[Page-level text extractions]
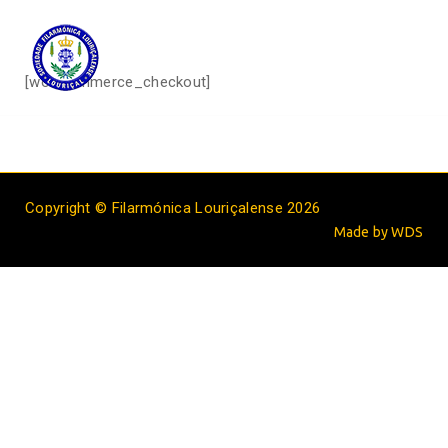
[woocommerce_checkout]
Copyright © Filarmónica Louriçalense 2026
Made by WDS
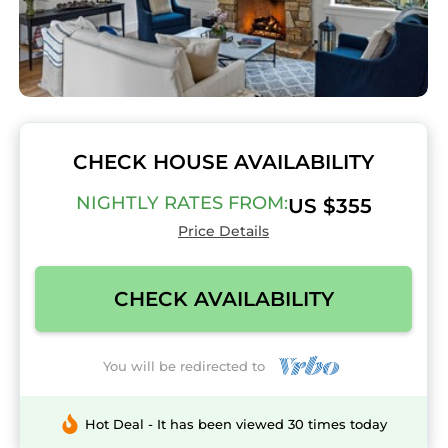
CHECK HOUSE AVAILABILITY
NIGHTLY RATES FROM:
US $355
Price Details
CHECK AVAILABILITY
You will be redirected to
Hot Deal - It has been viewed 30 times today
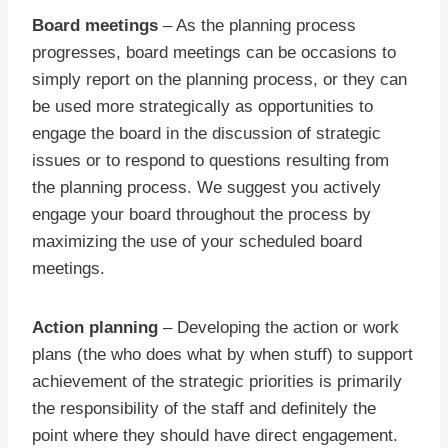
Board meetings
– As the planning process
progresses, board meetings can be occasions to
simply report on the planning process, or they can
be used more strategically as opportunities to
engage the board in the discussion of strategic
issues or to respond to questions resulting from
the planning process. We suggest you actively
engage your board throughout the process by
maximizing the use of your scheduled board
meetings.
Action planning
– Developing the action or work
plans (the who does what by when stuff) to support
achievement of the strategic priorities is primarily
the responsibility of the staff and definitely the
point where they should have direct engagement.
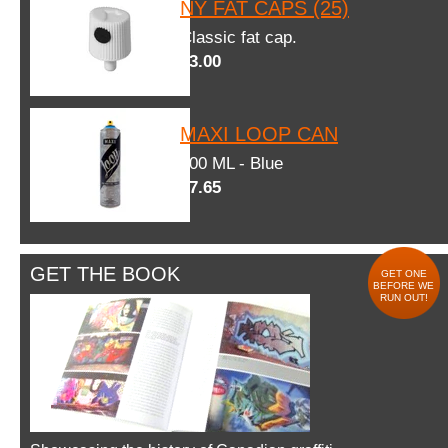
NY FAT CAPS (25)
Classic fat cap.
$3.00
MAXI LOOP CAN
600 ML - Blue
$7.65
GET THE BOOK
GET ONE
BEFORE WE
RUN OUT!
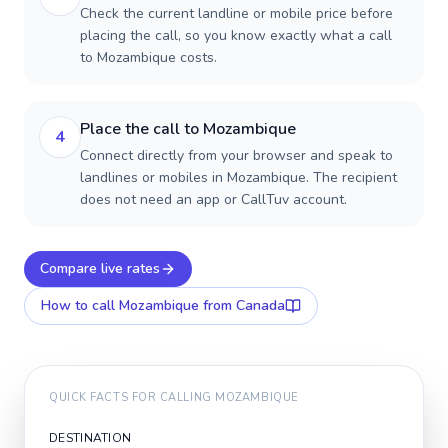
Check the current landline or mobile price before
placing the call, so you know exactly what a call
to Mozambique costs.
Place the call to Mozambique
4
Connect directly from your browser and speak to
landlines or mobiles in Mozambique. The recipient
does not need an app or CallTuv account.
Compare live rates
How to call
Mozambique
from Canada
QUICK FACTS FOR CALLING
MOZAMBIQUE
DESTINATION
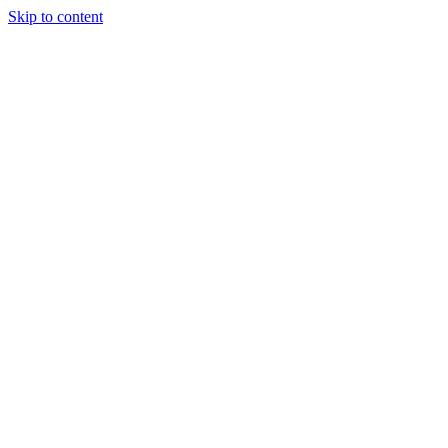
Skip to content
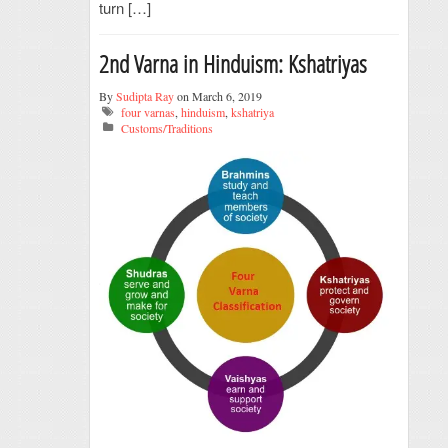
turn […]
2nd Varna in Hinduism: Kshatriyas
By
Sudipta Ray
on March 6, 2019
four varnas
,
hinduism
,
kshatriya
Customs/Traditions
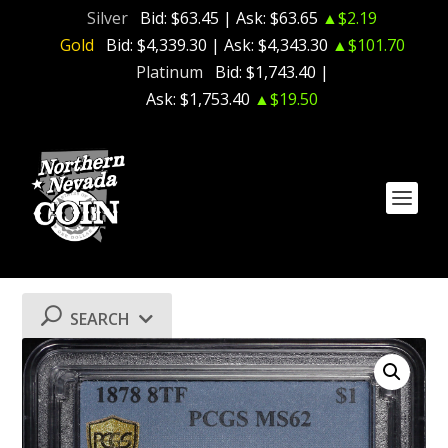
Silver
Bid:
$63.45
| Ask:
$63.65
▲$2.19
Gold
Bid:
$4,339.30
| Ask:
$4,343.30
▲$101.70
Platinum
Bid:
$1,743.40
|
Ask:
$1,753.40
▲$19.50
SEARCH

...

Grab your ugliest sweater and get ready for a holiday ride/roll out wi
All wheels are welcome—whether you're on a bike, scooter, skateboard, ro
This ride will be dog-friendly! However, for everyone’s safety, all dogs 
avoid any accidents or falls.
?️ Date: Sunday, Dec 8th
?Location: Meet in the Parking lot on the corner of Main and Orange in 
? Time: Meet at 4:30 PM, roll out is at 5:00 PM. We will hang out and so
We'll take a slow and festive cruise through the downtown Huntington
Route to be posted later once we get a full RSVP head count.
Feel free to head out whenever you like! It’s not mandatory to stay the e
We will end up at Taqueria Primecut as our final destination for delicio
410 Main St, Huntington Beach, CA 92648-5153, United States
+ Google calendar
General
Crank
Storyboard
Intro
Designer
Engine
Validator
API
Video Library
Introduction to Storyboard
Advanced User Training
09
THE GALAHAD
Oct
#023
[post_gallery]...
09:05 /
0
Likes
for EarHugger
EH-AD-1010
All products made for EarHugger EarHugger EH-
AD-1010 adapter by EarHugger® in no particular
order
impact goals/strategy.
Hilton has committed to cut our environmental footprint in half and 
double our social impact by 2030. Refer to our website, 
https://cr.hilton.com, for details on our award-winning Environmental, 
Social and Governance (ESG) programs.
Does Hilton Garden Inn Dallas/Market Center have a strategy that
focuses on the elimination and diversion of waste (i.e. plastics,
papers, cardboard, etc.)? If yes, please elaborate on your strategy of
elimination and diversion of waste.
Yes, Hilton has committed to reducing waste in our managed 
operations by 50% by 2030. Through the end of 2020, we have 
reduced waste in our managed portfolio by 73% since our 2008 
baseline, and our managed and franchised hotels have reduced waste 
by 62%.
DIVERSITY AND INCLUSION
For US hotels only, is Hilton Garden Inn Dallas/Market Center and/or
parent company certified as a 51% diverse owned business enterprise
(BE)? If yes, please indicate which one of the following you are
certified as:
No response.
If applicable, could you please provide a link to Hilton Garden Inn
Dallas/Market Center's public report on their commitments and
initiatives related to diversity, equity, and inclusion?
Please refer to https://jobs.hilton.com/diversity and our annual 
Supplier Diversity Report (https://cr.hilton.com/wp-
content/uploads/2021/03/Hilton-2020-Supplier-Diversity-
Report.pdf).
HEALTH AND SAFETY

Task statement:
Reproduce the lines of the data between the line holding "[woocommerce_checkout]" and the line holding "Hot Deal - It has been viewed 30 times today", inclusive. Leave out the pictures.

Written solution:
[woocommerce_checkout]
Copyright © Filarmónica Louriçalense 2026
Made by WDS
CHECK HOUSE AVAILABILITY
NIGHTLY RATES FROM:
US $355
Price Details
CHECK AVAILABILITY
You will be redirected to
Hot Deal - It has been viewed 30 times today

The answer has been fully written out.